___ RECORDS PROVIDED

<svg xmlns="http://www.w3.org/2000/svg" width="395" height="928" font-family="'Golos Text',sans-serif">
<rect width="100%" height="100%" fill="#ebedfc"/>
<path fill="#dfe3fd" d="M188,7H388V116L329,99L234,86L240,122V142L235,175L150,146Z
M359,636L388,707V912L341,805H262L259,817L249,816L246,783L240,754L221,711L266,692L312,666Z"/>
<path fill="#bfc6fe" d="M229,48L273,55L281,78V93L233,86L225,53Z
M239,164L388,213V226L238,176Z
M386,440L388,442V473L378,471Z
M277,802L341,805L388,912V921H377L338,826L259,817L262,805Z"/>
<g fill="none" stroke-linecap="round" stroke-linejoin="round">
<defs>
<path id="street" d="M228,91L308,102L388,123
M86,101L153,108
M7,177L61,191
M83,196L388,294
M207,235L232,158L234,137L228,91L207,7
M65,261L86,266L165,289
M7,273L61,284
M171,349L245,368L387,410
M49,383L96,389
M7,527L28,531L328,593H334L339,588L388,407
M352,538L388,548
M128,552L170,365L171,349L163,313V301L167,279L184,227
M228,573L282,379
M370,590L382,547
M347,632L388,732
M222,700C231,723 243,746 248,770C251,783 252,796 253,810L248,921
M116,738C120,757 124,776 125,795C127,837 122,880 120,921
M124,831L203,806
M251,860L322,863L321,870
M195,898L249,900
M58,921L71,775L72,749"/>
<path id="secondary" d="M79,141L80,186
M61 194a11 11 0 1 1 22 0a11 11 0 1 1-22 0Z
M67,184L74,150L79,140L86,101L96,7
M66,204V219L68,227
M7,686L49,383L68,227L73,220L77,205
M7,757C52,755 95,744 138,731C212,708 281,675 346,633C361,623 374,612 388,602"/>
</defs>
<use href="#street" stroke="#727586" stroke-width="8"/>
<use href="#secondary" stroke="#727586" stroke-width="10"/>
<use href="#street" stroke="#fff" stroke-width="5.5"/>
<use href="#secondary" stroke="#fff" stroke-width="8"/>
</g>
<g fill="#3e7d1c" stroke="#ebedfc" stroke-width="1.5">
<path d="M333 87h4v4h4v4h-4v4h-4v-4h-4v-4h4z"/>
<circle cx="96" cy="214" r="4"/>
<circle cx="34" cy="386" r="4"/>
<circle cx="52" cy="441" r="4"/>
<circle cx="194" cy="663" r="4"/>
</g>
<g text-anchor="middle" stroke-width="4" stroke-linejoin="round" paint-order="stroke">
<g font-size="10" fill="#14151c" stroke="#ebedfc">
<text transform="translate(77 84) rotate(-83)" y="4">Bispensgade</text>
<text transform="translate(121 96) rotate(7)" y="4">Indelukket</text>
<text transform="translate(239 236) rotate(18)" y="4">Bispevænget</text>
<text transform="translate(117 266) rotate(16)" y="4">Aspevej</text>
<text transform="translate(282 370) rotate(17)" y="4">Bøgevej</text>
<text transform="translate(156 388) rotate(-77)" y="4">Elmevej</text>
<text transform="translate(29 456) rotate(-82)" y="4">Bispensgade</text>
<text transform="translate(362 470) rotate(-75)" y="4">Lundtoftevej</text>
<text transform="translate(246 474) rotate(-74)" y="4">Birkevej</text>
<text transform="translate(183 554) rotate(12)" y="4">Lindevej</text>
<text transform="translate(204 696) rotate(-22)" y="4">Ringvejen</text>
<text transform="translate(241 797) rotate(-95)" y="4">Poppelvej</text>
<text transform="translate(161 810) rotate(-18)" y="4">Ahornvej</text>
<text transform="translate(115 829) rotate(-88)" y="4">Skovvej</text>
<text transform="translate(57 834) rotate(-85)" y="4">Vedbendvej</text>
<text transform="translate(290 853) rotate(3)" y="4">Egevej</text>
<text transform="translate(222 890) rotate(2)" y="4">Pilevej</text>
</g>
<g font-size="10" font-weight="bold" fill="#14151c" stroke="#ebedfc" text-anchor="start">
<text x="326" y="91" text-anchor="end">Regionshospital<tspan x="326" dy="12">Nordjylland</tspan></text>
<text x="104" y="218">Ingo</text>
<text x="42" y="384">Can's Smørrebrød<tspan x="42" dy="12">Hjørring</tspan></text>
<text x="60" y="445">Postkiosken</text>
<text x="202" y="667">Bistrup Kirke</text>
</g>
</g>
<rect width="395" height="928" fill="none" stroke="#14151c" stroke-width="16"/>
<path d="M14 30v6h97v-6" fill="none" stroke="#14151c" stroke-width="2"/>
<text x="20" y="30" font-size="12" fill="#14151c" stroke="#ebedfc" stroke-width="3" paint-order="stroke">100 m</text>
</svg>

______

REQUIRED ACTION :: Retype the material. Keep it exact.

RESPONSE ::
<svg xmlns="http://www.w3.org/2000/svg" width="395" height="928" font-family="'Golos Text',sans-serif">
<rect width="100%" height="100%" fill="#ebedfc"/>
<path fill="#dfe3fd" d="M188,7H388V116L329,99L234,86L240,122V142L235,175L150,146Z
M359,636L388,707V912L341,805H262L259,817L249,816L246,783L240,754L221,711L266,692L312,666Z"/>
<path fill="#bfc6fe" d="M229,48L273,55L281,78V93L233,86L225,53Z
M239,164L388,213V226L238,176Z
M386,440L388,442V473L378,471Z
M277,802L341,805L388,912V921H377L338,826L259,817L262,805Z"/>
<g fill="none" stroke-linecap="round" stroke-linejoin="round">
<defs>
<path id="street" d="M228,91L308,102L388,123
M86,101L153,108
M7,177L61,191
M83,196L388,294
M207,235L232,158L234,137L228,91L207,7
M65,261L86,266L165,289
M7,273L61,284
M171,349L245,368L387,410
M49,383L96,389
M7,527L28,531L328,593H334L339,588L388,407
M352,538L388,548
M128,552L170,365L171,349L163,313V301L167,279L184,227
M228,573L282,379
M370,590L382,547
M347,632L388,732
M222,700C231,723 243,746 248,770C251,783 252,796 253,810L248,921
M116,738C120,757 124,776 125,795C127,837 122,880 120,921
M124,831L203,806
M251,860L322,863L321,870
M195,898L249,900
M58,921L71,775L72,749"/>
<path id="secondary" d="M79,141L80,186
M61 194a11 11 0 1 1 22 0a11 11 0 1 1-22 0Z
M67,184L74,150L79,140L86,101L96,7
M66,204V219L68,227
M7,686L49,383L68,227L73,220L77,205
M7,757C52,755 95,744 138,731C212,708 281,675 346,633C361,623 374,612 388,602"/>
</defs>
<use href="#street" stroke="#727586" stroke-width="8"/>
<use href="#secondary" stroke="#727586" stroke-width="10"/>
<use href="#street" stroke="#fff" stroke-width="5.5"/>
<use href="#secondary" stroke="#fff" stroke-width="8"/>
</g>
<g fill="#3e7d1c" stroke="#ebedfc" stroke-width="1.5">
<path d="M333 87h4v4h4v4h-4v4h-4v-4h-4v-4h4z"/>
<circle cx="96" cy="214" r="4"/>
<circle cx="34" cy="386" r="4"/>
<circle cx="52" cy="441" r="4"/>
<circle cx="194" cy="663" r="4"/>
</g>
<g text-anchor="middle" stroke-width="4" stroke-linejoin="round" paint-order="stroke">
<g font-size="10" fill="#14151c" stroke="#ebedfc">
<text transform="translate(77 84) rotate(-83)" y="4">Bispensgade</text>
<text transform="translate(121 96) rotate(7)" y="4">Indelukket</text>
<text transform="translate(239 236) rotate(18)" y="4">Bispevænget</text>
<text transform="translate(117 266) rotate(16)" y="4">Aspevej</text>
<text transform="translate(282 370) rotate(17)" y="4">Bøgevej</text>
<text transform="translate(156 388) rotate(-77)" y="4">Elmevej</text>
<text transform="translate(29 456) rotate(-82)" y="4">Bispensgade</text>
<text transform="translate(362 470) rotate(-75)" y="4">Lundtoftevej</text>
<text transform="translate(246 474) rotate(-74)" y="4">Birkevej</text>
<text transform="translate(183 554) rotate(12)" y="4">Lindevej</text>
<text transform="translate(204 696) rotate(-22)" y="4">Ringvejen</text>
<text transform="translate(241 797) rotate(-95)" y="4">Poppelvej</text>
<text transform="translate(161 810) rotate(-18)" y="4">Ahornvej</text>
<text transform="translate(115 829) rotate(-88)" y="4">Skovvej</text>
<text transform="translate(57 834) rotate(-85)" y="4">Vedbendvej</text>
<text transform="translate(290 853) rotate(3)" y="4">Egevej</text>
<text transform="translate(222 890) rotate(2)" y="4">Pilevej</text>
</g>
<g font-size="10" font-weight="bold" fill="#14151c" stroke="#ebedfc" text-anchor="start">
<text x="326" y="91" text-anchor="end">Regionshospital<tspan x="326" dy="12">Nordjylland</tspan></text>
<text x="104" y="218">Ingo</text>
<text x="42" y="384">Can's Smørrebrød<tspan x="42" dy="12">Hjørring</tspan></text>
<text x="60" y="445">Postkiosken</text>
<text x="202" y="667">Bistrup Kirke</text>
</g>
</g>
<rect width="395" height="928" fill="none" stroke="#14151c" stroke-width="16"/>
<path d="M14 30v6h97v-6" fill="none" stroke="#14151c" stroke-width="2"/>
<text x="20" y="30" font-size="12" fill="#14151c" stroke="#ebedfc" stroke-width="3" paint-order="stroke">100 m</text>
</svg>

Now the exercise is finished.